Depuis quand ces 2 Conseils gouvernent ? Assemblée et Sénat inutiles donc, super !!
Le Conseil d’État viole le principe de séparation des Pouvoirs.
Je ne lis plus ce genre d’article ils me donnent envie de vomir. Mon pauvre pays trahi par les siens.
Ils l’ont voulu, ils l’ont.
Ah que c’est beau la démocrassie, ne trouvez vous pas?
Ils empilent les comités Théodule et complètent par des conseils Théodule.
La « république » est verrouillée!
Suppression des rentiers du conseil d’état (non élus, mais tous copains du pouvoir), et de leurs prétentions à supplanter le parlement et le peuple, seul souverain…

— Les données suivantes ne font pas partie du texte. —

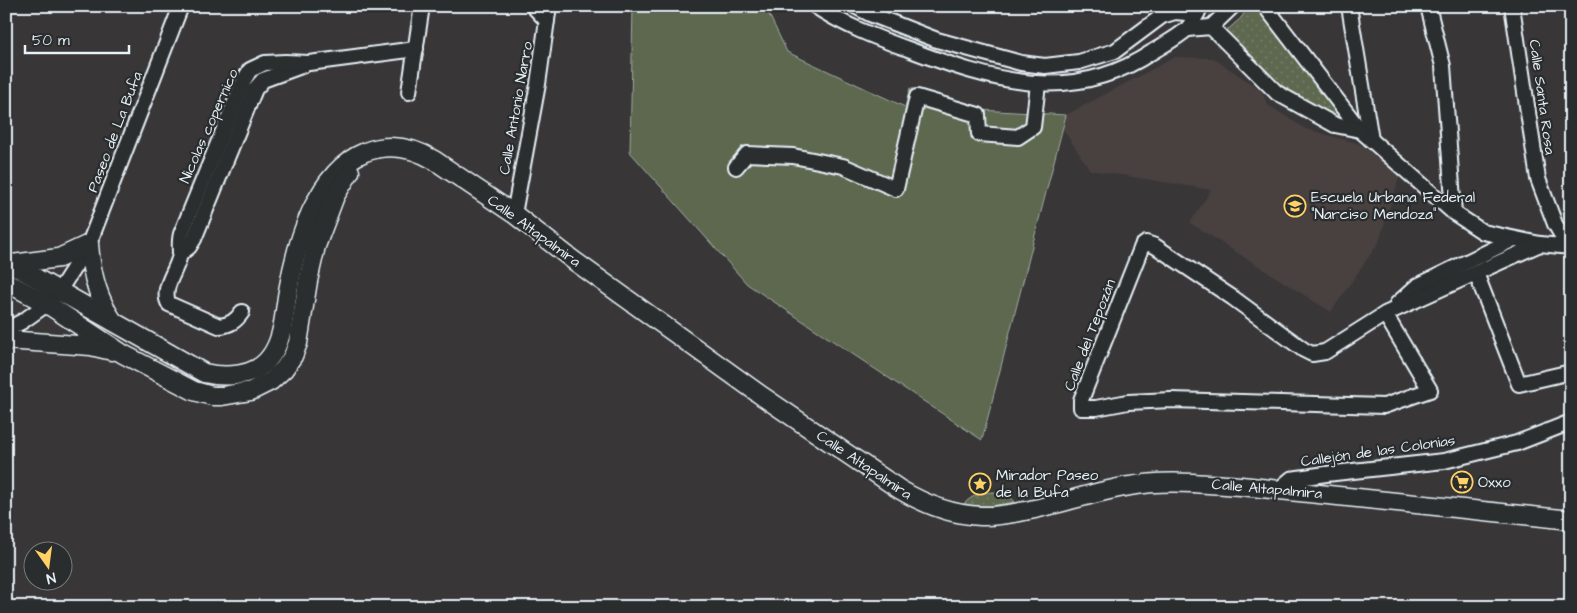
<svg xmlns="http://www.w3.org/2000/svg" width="1577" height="613" font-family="'Architects Daughter',sans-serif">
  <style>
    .built { fill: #484141 }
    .grass { fill: #5d674f; stroke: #a2aca4 }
    .park { fill: url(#park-dots); stroke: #a2aca4 }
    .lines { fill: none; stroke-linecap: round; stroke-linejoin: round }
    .minor-casing { stroke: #e8f1f8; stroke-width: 18 }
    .major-casing { stroke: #e8f1f8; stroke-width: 21 }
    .minor { stroke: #2a2d2e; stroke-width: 14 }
    .major { stroke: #2a2d2e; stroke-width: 18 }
    .labels { text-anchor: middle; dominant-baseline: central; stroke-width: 4.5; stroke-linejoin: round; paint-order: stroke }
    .street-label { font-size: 15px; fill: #e8f1f8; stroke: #2a2d2e }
    .poi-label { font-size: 15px; fill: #e8f1f8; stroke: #2a2d2e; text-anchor: start }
  </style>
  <defs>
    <pattern id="park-dots" width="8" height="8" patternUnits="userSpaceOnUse" patternTransform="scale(1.25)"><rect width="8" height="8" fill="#5d674f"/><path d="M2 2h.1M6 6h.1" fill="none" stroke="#747d69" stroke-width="1.8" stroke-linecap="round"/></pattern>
  </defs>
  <rect width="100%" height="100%" fill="#383637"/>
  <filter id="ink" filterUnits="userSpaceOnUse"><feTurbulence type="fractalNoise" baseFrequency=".02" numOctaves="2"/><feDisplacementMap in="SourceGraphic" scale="10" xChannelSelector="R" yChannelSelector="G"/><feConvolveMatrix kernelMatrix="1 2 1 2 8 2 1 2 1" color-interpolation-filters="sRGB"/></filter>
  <g filter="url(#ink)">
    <polygon class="built" points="1175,57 1213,58 1261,90 1268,105 1306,129 1360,144 1400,175 1379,242 1331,312 1190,223 1211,190 1090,170 1062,128 1066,115"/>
    <polygon class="grass" points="633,6 765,6 787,52 905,107 910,88 980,110 1066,115 982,440 747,284 630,152"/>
    <g class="park">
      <polygon points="1249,6 1256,6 1341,113 1335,118 1281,85 1225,32 1241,18"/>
      <path d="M993,492C1002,493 1009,494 1015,502L991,506L963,505C972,495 980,493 993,492Z"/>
    </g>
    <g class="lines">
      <g class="minor-casing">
        <g id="minor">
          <polyline points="533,6 547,21"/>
          <path d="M815,6C843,25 877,38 908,49C992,81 1071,106 1152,52C1163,45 1177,38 1187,29C1193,23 1197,13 1201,6"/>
          <polyline points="855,6 870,14 937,40 1021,63 1045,66 1079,62 1115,51 1162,16 1175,12 1197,14"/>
          <polyline points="1265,6 1360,130 1454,213 1483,232 1540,244 1571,247"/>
          <polyline points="1349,6 1371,140"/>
          <polyline points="1428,6 1443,66 1454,213"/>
          <polyline points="1512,6 1538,179 1555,224 1568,246"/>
          <polyline points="1571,6 1571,7"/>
          <polyline points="1211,27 1233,6"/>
          <polyline points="1187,29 1211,27 1277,93 1335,125 1360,130"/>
          <polyline points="409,92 422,6"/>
          <polyline points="736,167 747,154 793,156 843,166 896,189 917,97 978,115 979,134 1018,137 1033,127 1038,84"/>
          <polyline points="514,214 538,84 549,6"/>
          <polyline points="180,254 189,247 194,239 255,89 263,80 304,65"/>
          <polyline points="1476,273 1519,384 1571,372"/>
          <polyline points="1397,304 1417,286 1514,239"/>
          <path d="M242,312C236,321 230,325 219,326L169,304C160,288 178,270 180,254C180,248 179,241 181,234L244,80L250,70L265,63L285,62L309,63L416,49"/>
          <polyline points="1385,314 1430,390 1384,406 1171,400 1128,402 1096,408 1081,408 1081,400 1142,246 1146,243 1155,246 1233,298 1304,350 1312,354 1325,352 1385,314 1540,244"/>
          <polyline points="6,330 23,321 47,304 59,291 89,244 181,6"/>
          <polyline points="1278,490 1291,479 1326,474 1444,461 1517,443 1571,422"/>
        </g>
      </g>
      <g class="major-casing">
        <g id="major">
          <path d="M6,261L204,373C225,378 256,377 270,357C284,339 284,312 288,291C296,244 316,172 365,152C389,143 412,147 434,160L514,214L573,260L762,396L899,489C924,504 952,515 981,516C998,517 1014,513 1030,510C1064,503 1097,491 1130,486C1166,479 1204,484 1241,486L1571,520"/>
          <path d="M12,264L59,258L89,244C91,272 97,298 113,321"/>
          <polyline points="6,282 47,304 123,354 194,391 212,396 222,396 251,391 271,381 284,369 293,356 298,343 308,281 316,246 335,196 350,172"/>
          <polyline points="6,340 91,346 112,351"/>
        </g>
      </g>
      <use href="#minor" class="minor"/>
      <use href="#major" class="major"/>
    </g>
  </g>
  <defs>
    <g id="school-ring" transform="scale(1.125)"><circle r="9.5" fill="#2a2d2e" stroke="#ffd166" stroke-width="1.5"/><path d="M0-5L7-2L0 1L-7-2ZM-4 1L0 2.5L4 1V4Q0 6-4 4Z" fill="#ffd166"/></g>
    <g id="supermarket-ring" transform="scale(1.125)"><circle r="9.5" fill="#2a2d2e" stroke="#ffd166" stroke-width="1.5"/><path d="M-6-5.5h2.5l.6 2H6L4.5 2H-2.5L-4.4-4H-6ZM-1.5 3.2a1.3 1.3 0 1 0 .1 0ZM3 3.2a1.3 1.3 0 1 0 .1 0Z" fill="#ffd166"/></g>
    <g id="sight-ring" transform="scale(1.125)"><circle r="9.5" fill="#2a2d2e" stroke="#ffd166" stroke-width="1.5"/><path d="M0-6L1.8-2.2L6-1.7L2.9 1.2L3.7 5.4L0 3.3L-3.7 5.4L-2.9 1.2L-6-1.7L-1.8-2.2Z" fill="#ffd166"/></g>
  </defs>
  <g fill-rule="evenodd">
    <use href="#school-ring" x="1295" y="206"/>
    <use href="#supermarket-ring" x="1462" y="482"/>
    <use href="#sight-ring" x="980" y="484"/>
  </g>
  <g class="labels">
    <g class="street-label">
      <text transform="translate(1542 97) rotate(82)">Calle Santa Rosa</text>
      <text transform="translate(516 108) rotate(-80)">Calle Antonio Narro</text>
      <text transform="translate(209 126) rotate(-66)">Nicolas copernico</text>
      <text transform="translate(115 132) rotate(-69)">Paseo de La Bufa</text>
      <text transform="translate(534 231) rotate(36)">Calle Altapalmira</text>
      <text transform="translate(1090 335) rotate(-69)">Calle del Tepozán</text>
      <text transform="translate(1378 451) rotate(-8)">Callejón de las Colonias</text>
      <text transform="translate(864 465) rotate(34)">Calle Altapalmira</text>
      <text transform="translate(1267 489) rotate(5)">Calle Altapalmira</text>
    </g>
    <g class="poi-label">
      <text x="1311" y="197">Escuela Urbana Federal<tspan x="1311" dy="17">"Narciso Mendoza"</tspan></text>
      <text x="996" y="475">Mirador Paseo<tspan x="996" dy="17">de la Bufa</tspan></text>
      <text x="1478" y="482">Oxxo</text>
    </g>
  </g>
  <rect width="1577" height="613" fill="none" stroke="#2a2d2e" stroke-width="25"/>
  <rect x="12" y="12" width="1552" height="588" fill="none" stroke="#e8f1f8" stroke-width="2" filter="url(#ink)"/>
  <g transform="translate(48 566) rotate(166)"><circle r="24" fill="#2a2d2e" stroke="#767b7f"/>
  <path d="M0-4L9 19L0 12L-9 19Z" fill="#ffd166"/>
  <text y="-8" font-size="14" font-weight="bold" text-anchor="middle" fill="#e8f1f8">N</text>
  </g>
  <path d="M25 45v8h104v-8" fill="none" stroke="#e8f1f8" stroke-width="2.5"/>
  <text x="32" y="45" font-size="15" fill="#e8f1f8" stroke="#2a2d2e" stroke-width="4" paint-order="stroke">50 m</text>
</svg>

Mais ce n’est pas dans leurs attributions de faire et défaire des lois… De quoi je me mèle ?? Ils occupent un poste qui leur donne la possibilité de contrôler si les lois sont bien Votées et voire appliquées. En aucun cas ils ne doivent faire de la politique. Vivement que cela cesse. Ils n’ont pas été nommés pour autre chose.
On verra demain, si le conseil d’état sert a quelque chose.
Le recours de l’interdiction du gropuscule la jeune garde ; Cofondée en 2018 à Lyon par Raphaël Arnault, devenu en 2024 député insoumis, la Jeune Garde a déposé un recours qui sera examiné demain au conseil d’état.